Et de préciser que “la Tunisie a démarré la réutilisation des eaux usées traitées depuis les années 60, mais jusqu’à ce jour 25% seulement du potentiel est réutilisé. La qualité médiocre des eaux épurées est la principale raison évoquée. Les terrains de golf consomment la plus grande partie. Aussi, 8100 ha ont été aménagés en périmètres publics irrigués par les eaux usées traitées, mais les résultats indiquent un réel échec puisque le taux d’utilisation de ces périmètres n’est que de 29% avec une consommation en eau usée traitée de 5 mm3, une eau souvent non conforme à la norme de réutilisation (NT 106.03)”.
” Quand on sait que le coût de dégradation de l’eau est d’environ 0,6% du PIB selon l’évaluation de la banque Mondiale et que le secteur de l’eau est le plus grand consommateur d’énergie électrique, n’est il pas plus opportun de revoir la gestion globale de l’eau en considérant les eaux usées comme seul potentiel durable à développer et à réutiliser ? Sommes-nous plus riches que la Namibie qui depuis 2001 produit 33% des besoins en eau potable de sa capitale à partir des eaux usées alors que la Namibie dispose d’un littoral de 2000 km sur l’océan atlantique ? …”, s’est-elle interrogée.
“La Tunisie vit sous stress hydrique et ce qui est plus grave et surtout méconnu, c’est que l’évaluation de l’”empreinte eau nationale” (quantité d’eau utilisée pour produire chacun des biens et services que nous utilisons) sur la période 1996-2005, montre que le pays a “une empreinte eau de consommation” de 21 milliards de m3 dont 32% est de l’eau virtuelle importée (eau utilisée pour produire des biens exportables).

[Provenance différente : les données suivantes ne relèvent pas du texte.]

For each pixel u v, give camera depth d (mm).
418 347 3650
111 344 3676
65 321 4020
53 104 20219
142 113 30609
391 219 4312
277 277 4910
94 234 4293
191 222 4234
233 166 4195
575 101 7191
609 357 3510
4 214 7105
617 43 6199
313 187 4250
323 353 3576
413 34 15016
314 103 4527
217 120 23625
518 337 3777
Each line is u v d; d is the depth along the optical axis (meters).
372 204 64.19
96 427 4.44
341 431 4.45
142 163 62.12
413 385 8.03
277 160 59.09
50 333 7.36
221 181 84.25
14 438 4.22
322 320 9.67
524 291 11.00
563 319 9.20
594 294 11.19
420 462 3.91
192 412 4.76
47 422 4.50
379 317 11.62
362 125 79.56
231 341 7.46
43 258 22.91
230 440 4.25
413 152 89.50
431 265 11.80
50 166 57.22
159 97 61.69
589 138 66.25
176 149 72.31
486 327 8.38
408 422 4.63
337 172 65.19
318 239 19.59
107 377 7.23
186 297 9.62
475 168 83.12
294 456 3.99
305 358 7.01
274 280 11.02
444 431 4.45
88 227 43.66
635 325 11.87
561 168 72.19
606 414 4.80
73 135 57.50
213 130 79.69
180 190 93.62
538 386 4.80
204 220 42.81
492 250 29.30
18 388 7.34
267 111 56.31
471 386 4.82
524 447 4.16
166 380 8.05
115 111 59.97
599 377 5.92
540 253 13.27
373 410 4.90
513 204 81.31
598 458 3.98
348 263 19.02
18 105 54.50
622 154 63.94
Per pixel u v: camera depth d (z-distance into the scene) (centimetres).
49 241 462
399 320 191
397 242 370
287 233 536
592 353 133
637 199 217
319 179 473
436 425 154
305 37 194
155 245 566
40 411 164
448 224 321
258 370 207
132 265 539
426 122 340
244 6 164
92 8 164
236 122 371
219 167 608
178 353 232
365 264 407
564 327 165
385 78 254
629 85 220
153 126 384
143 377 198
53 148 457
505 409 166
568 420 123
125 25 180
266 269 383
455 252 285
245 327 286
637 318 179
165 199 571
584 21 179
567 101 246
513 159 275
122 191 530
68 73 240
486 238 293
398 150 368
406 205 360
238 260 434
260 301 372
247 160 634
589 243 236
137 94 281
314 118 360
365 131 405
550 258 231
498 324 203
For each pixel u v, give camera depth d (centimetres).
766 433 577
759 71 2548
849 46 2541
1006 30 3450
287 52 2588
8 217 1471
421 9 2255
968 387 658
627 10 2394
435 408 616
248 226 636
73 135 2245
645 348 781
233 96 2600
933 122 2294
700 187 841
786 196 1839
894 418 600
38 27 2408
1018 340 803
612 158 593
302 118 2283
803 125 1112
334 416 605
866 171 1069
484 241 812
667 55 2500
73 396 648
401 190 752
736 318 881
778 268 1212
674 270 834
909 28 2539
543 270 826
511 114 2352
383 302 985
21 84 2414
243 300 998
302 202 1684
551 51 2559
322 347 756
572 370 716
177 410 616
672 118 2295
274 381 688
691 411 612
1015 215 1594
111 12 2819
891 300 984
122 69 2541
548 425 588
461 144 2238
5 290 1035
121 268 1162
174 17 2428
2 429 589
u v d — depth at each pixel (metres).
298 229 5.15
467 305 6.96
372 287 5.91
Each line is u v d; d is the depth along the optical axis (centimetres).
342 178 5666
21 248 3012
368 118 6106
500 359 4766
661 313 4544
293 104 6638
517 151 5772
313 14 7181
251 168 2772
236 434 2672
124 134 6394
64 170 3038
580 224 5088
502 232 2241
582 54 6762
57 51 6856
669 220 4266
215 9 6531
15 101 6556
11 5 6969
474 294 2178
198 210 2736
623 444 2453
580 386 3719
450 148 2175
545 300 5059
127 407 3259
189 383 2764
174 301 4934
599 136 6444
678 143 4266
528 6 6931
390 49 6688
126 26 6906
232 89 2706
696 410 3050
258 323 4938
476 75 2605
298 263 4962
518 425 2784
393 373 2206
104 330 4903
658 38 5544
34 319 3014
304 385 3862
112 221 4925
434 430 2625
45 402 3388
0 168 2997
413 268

L’empreinte eau de consommation par habitant en Tunisie, estimée de 6100 litres/jour (2225 m3/an), est de 60% supérieure à la moyenne mondiale, sur la même période.
Cette évaluation montre l’ampleur des économies d’eau que nous pouvons réaliser et qui devraient constituer le premier cheval de bataille de chaque tunisien”, a-t-elle conclu.